The naval arm of the Royal Armed Forces consisted mainly of shallow draft river boats. Its primary missions were to control the Irrawaddy River, and to protect the ships carrying the army to the front. The major war boats carried up to 30 musketeers and were armed with 6- or 12-pounder cannon. By the mid-18th century, the navy had acquired a few seafaring ships, crewed by European and foreign sailors, that were used to transport the troops in Siamese and Arakanese campaigns.

The Arakanese and the Mon, from maritime regions, maintained more seaworthy flotillas than the inland riverborne "navy" of the Royal Burmese Army.

=== Founding and the Second World War ===
On 1 April 1937, Burma became a separately administered colony of Britain, and thereafter became responsible for her own local naval defence. It was decided that a naval volunteer reserve force should be formed to implement this responsibility and so provide a local force for the naval administration and defence of the ports and coast of Burma in time of war.

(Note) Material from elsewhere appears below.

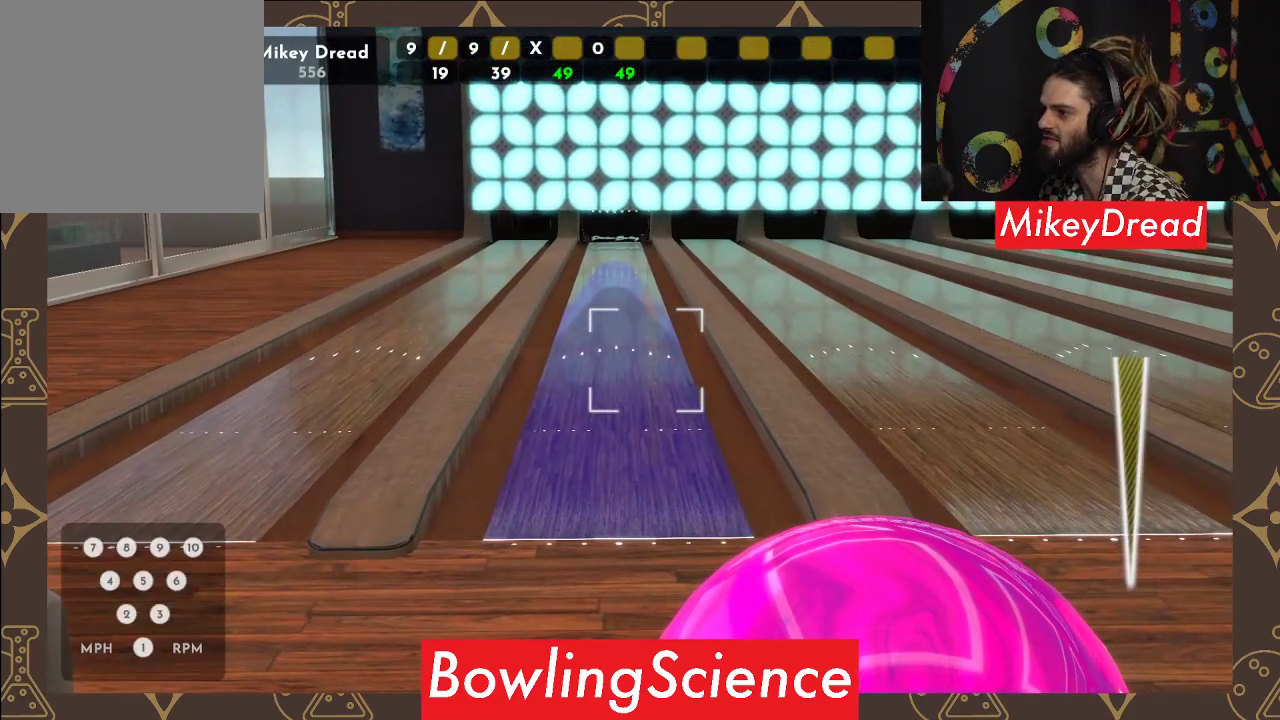
{"buttons": [], "left_stick": "center", "right_stick": "center", "events": [[50, "right_stick", "center"]]}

On the recommendation of Vice Admiral Sir James Fownes Somerville, then Commander-in-Chief, East Indies, Lieutenant Commander Kenneth Sidebottom Lyle from Royal Navy was sent to Burma and arrived in Rangoon in June 1939, commissioned to form the volunteer reserve force and to be appointed Naval Office-in-Charge, Rangoon, on the outbreak of war.

On 6 September 1940, Burma Royal Navy Volunteer Reserve was officially formed under the Burma Act XV, 1940. The Burma R.N.V.R was placed under the operational orders of Vice Admiral Sir Herbert Fitzherbert, commanding the Royal Indian Navy, but retains its own identity and its own administration under the Government of Burma.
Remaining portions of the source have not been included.